Commonly, 3D geometry with transparency is rendered by blending all surfaces into a single buffer. Each surface occludes existing color and adds some of its own color depending on its alpha value, a ratio of light transmittance. The order in which surfaces are blended affects the total occlusion or visibility of each surface. For a correct result, surfaces must be blended from farthest to nearest or nearest to farthest, depending on the alpha compositing operation, over or under. Ordering may be achieved by rendering the geometry in sorted order, for example sorting triangles by depth, but can take a significant amount of time, not always produce a solution and the implementation is complex. Instead, order-independent transparency sorts geometry per-pixel, after rasterisation. For exact results this requires storing all fragments before sorting and compositing.
History
The A-Buffer is a computer graphics technique introduced in 1984 which stores per-pixel lists of fragment data in a software rasteriser, REYES, originally designed for anti-aliasing but also supporting transparency. More recently, depth peelingin 2001 described a hardware accelerated OIT technique. With limitations in graphics hardware the scene's geometry had to be rendered many times. A number of techniques have followed, to improve on the performance of depth peeling, still with the many-pass rendering limitation. For example, Dual Depth Peeling. In 2009, two significant features were introduced in GPU hardware/drivers/Graphics APIs that allowed capturing and storing fragment data in a single rendering pass of the scene, something not previously possible. These are, the ability to write to arbitrary GPU memory from shaders and atomic operations. With these features a new class of OIT techniques became possible that do not require many rendering passes of the scene's geometry.
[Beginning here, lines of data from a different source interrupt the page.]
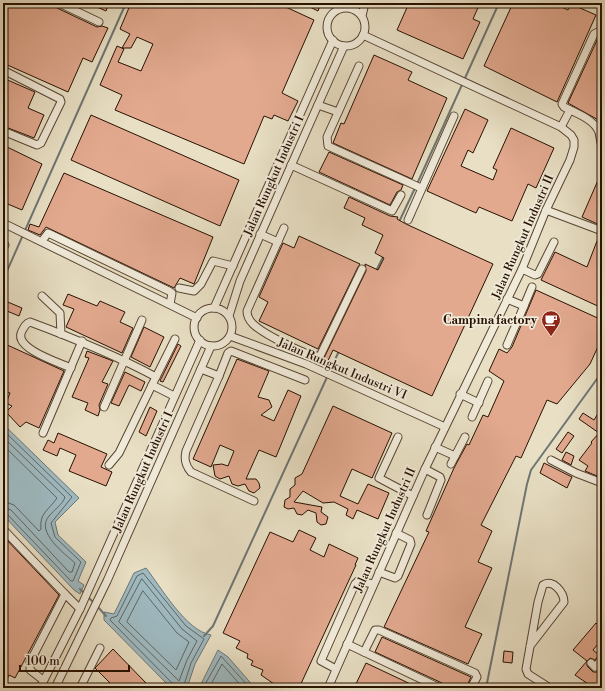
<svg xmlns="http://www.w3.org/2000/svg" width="605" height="691" font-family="'Libre Bodoni',serif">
<rect width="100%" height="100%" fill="#e8dfc4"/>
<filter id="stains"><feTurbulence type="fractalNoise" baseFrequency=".005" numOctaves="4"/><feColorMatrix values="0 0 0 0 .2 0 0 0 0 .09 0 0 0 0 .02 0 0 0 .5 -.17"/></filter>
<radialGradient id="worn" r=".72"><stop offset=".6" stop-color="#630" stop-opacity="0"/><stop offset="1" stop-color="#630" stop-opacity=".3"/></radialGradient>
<!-- water -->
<g fill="#9eb9c0" stroke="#6e7673">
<path d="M3,424L79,498L55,522L58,535L86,562L78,581L84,585L80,594L74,590L3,515Z"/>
<path d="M146,568C161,587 186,631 211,635L195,664L187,688H171L104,620V612L114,614L134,573Z"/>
<path d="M218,650L228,657L255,688H199Z"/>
</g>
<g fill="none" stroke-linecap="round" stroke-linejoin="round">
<!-- shore -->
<g stroke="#626560" stroke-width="1">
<path d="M3,430L72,497L51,523L55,537L81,562L73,581H71L7,514L3,512"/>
<path d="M3,437L65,497C63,504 54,510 49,516C35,532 65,554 75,563L72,572H69L11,510L3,507"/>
<path d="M3,445L57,498C49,510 39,513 41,529L39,531L14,505L3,501"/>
<path d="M142,579L182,629L197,641L187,660L179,681L119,622Z"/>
<path d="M143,591L177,633L189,642L176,670L127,622Z"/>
<path d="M174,688L173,684L110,620L111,618L117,616L137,576L143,573L186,626L204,639L191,663L183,688"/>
<path d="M203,688L221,656L250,688"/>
<path d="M209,688L222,664L243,688"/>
</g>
<!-- stream -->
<g stroke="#6e7673" stroke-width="2">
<path d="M417,184L499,3"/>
<path d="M399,222L415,188"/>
<path d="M376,271L384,255"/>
<path d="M3,280L126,3"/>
<path d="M80,589L94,603"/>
<path d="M97,606L106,616"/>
<path d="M204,636L213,626L339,351"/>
<path d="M486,688L527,484L531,470L602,372"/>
</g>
</g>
<!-- building -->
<g fill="#e2a98f" stroke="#271100">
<path d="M3,3H53L57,8L97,27L102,26L108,28L92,62L83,58L68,92L3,63Z"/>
<path d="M88,3H109L106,11Z"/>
<path d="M131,3H277L314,20L282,93L298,101L288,121L274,115L272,119L264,116L244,164L115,110L122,95L100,85L117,46L124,49L118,62L141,71L153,44L137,37L131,48H122L130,34L120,29Z"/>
<path d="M302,3H321L318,11Z"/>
<path d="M409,3H480L473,19L480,22L463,59L397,30Z"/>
<path d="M513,3H553L568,10L571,4L596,15L557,102L484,66Z"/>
<path d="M598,38L602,40V122L568,103Z"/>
<path d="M374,55L412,72L408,80L447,98L412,179L333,143L341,123L344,124Z"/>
<path d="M3,78L35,92L28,108L44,115L34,138L3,126Z"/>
<path d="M465,109L488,120L473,153L468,150L461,166L493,180L497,170L493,168L511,128L554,148L536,188L528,184L512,221L479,207L476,213L427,191Z"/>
<path d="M91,115L239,180L220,226L71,160Z"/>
<path d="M3,145L42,164L22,210L3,202Z"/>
<path d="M329,152L403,185L401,190L397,192L390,205L319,172Z"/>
<path d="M602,171V226L582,217Z"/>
<path d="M64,173L213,237L194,284L180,278L174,288L46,227L40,235L28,230L30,224L39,227Z"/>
<path d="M349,197L390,216L398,217L397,219L406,224L493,264L432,396L333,350L326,365L319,362L324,358L366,271L365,264L378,270L384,258L375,253L383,235L362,225L365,218L344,208Z"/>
<path d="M299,236L360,264L358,267L318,349L259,321L268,302L259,297L283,243L294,248Z"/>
<path d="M597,241L602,243V308L541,280L555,252L587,267Z"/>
<path d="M536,290L602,320V338L590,364L557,404L547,400L521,458L516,456L481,525L492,531L478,562L492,568L465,627L482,634L468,664L384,627L429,532L426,531L454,468L467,444L469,445L483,415L488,417L504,381L489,371L499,349L507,353L512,347Z"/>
<path d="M68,294L97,306L100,301L125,312L120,322L133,328L122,353L66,327L74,309L63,305Z"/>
<path d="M3,300L22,308L19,316L7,311L3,321Z"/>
<path d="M144,327L164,337L150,367L131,357Z"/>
<path d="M3,343L64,371L39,428L26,422L20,427L6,412L12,406L6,403L10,393L3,390Z"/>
<path d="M178,344L181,346L163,382L160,381Z"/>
<path d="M87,351L113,361L102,382L108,384L99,405L100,410L98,416L85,410L88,403L72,397L89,358L85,357Z"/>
<path d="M237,359L269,371L258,397L269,400L272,407L261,415L274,421L288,390L301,396L276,457L259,450L246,479H256L259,483L260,488L254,493L249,491L245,484L238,486L232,484L229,476L220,479L215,476L213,465L222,464L228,466L234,451L220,445L211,467L193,459Z"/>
<path d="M125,372L145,382L141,391L129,385L119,406L111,403Z"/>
<path d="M333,406L392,433L372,478L352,469L340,496L358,504L368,484L389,493L378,519L357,510L353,519L346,515L348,509L334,502L323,503L303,491L294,502L322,507L321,512L328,517L326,524L321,525L317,522L316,513L308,510L302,515L297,514L294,508L288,509L284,507L285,500L290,497V489L295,485V478L302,474Z"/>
<path d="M150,407L157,411L146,436L139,432Z"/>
<path d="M602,407V478L585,471L588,466L579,460L592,443L591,442L599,433L579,419L583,413L594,420Z"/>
<path d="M568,432L574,436L562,453L556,449Z"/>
<path d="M58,433L107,454L101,467L112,472L106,486L69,471L76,455L60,448L57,456L43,450L48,440L54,443Z"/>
<path d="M566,452L574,456L571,465L562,460Z"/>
<path d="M544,463L572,477L567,488L540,473Z"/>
<path d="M299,530L316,538L310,550L324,557L329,544L358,558L355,565H356L299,688H272L274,684L261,675L263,670L251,665L253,661L247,658L248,654L236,648L240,641L223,633L270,532L293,542Z"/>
<path d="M3,536L59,595L15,678L9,675L3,688Z"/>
<path d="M596,623L602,628V639L593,650L599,655L595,660L590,658L587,661L573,650Z"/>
<path d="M382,637L471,677L466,688H445L442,683L375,652Z"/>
<path d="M113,649L147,684L142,688H115L95,668Z"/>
<path d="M504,651L513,652L512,663L503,662Z"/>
<path d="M587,661V666L593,672H597L602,667V688L593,683L591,686L575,675Z"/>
<path d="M366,663L419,688H354Z"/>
</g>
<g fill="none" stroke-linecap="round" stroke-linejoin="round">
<defs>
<g id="minor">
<path d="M59,3L99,22"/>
<circle cx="346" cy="27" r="19"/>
<path d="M362,16L365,3"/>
<path d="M602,30L594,34L562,104L564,107C574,112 593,119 598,130C601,135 599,140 602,145"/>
<path d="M359,66L327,137L328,146L421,188"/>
<path d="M3,70L60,99L61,102L41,143L37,145L3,131"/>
<path d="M318,105L338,112"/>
<path d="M561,127L570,110"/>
<path d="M291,165L392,211L401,195"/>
<path d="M546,210L602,231"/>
<path d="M408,220L454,116"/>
<path d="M3,223L197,318"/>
<path d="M284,228L247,311C247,316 249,320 253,324C262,333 309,358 320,356L362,269"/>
<path d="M260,234L278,242"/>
<path d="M42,241L48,233L169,291L172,293L170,304"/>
<path d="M3,245H5"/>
<path d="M522,269L535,275L538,274L554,242"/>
<path d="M179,288L194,291L201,284L213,261L233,266"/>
<path d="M42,296L60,313L61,334"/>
<path d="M524,306L532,287"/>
<path d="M214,308L333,40"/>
<circle cx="213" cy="327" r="19"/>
<path d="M229,316L240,281L344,46"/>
<path d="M230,336L306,364L445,427"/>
<path d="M507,345L524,306L507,299"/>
<path d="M71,368C60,363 12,348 22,331C24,327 26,323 30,322C73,338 115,355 156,377L152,385L174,396"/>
<path d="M201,369L219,376L186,451C184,459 185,465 191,472L254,501"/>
<path d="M219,376L228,353L231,351L305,380"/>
<path d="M156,377L175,339"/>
<path d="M460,394L479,403"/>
<path d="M104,407L142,320"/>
<path d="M472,417L488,381"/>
<path d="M43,433L82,341"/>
<path d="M398,437L379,478L413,496"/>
<path d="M435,447L455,456L465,437"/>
<path d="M551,460L576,473L602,483"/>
<path d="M451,464L455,456"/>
<path d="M109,465L119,453L152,385"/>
<path d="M425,469L440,477L441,480L427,515"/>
<path d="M3,529L65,594"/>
<path d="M379,572L395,578L398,576L411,544L410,540L396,533"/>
<path d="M347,644L440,688"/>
<path d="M530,646L564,602C564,593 553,578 543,585L538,602L526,669L528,674L550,688"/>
<path d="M364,652L375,630H379L475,673L477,677L471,688"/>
<path d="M591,663L595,667L602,659"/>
<path d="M336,669L321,661L355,584L358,581L373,584"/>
<path d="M43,680L30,670V662L65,594L80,609"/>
<path d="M40,688L80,609L200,340"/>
<path d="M55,688L107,581L211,346"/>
<path d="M80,688L100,648"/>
<path d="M328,688L425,469L522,269L546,210L570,160L574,147V140L571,135L561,127L363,35"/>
</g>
</defs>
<!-- minor casing -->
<use href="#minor" stroke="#574431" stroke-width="9"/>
<!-- minor -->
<use href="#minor" stroke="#f0ead9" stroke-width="7"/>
</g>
<!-- icons -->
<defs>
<symbol id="cafe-pin" viewBox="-11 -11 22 30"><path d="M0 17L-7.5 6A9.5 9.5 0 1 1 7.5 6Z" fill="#8f2418" stroke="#f0ead9"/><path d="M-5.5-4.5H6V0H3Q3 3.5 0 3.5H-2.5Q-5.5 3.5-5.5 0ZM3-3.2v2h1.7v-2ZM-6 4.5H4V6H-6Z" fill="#fff"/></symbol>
</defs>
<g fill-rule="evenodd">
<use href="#cafe-pin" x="540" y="309" width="22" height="30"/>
</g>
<g text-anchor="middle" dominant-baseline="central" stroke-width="3.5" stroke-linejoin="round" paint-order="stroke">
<!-- street labels -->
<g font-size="12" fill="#271100" stroke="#f0ead9">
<text transform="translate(274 176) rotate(-66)">Jalan Rungkut Industri I</text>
<text transform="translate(523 237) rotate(-66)">Jalan Rungkut Industri II</text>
<text transform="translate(342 369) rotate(23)">Jalan Rungkut Industri VI</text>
<text transform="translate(143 472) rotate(-66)">Jalan Rungkut Industri I</text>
<text transform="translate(385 530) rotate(-66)">Jalan Rungkut Industri II</text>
</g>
<!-- poi labels -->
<g font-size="12" font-weight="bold" fill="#271100" stroke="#f0ead9" text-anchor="end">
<text x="537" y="320">Campina factory</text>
</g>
</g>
<!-- margin -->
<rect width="605" height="691" fill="none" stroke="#e8dfc4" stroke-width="16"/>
<rect x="4" y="4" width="597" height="683" fill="none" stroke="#271100" stroke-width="2"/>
<rect x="8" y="8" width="589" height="675" fill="none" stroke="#271100"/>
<!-- scale -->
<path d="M20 665v6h109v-6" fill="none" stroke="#271100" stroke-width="2"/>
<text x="26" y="665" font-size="12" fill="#271100" stroke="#f0ead9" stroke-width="3" paint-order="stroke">100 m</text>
<rect width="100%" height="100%" filter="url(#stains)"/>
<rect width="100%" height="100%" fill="url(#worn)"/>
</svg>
The first was storing the fragment data in a 3D array, where fragments are stored along the z dimension for each pixel x/y. In practice, most of the 3D array is unused or overflows, as a scene's depth complexity is typically uneven. To avoid overflow the 3D array requires large amounts of memory, which in many cases is impractical.
Two approaches to reducing this memory overhead exist.
# Packing the 3D array with a prefix sum scan, or linearizing, removed the unused memory issue but requires an additional depth complexity computation rendering pass of the geometry. The "Sparsity-aware" S-Buffer, Dynamic Fragment Buffer, "deque" D-Buffer, Linearized Layered Fragment Buffer all pack fragment data with a prefix sum scan and are demonstrated with OIT.
# Storing fragments in per-pixel linked lists provides tight packing of this data and in late 2011, driver improvements reduced the atomic operation contention overhead making the technique very competitive.
Exact OIT
Exact, as opposed to [|approximate], OIT accurately computes the final color, for which all fragments must be sorted. For high depth complexity scenes, sorting becomes the bottleneck. One issue with the sorting stage is local memory limited occupancy, in this case a SIMT attribute relating to the throughput and operation latency hiding of GPUs. Backwards memory allocation groups pixels by their depth complexity and sorts them in batches to improve the occupancy and hence performance of low depth complexity pixels in the context of a potentially high depth complexity scene. Up to a 3× overall OIT performance increase is reported. Sorting is typically performed in a local array, however performance can be improved further by making use of the GPU's memory hierarchy and sorting in registers, similarly to an external merge sort, especially in conjunction with BMA.
Approximate OIT
Approximate OIT techniques relax the constraint of exact rendering to provide faster results. Higher performance can be gained from not having to store all fragments or only partially sorting the geometry. A number of techniques also compress, or reduce, the fragment data. These include:
Stochastic Transparency: draw in a higher resolution in full opacity but discard some fragments. Downsampling will then yield transparency.
Adaptive Transparency, a two-pass technique where the first constructs a visibility function which compresses on the fly and the second uses this data to composite unordered fragments. Intel's pixel synchronization avoids the need to store all fragments, removing the unbounded memory requirement of many other OIT techniques.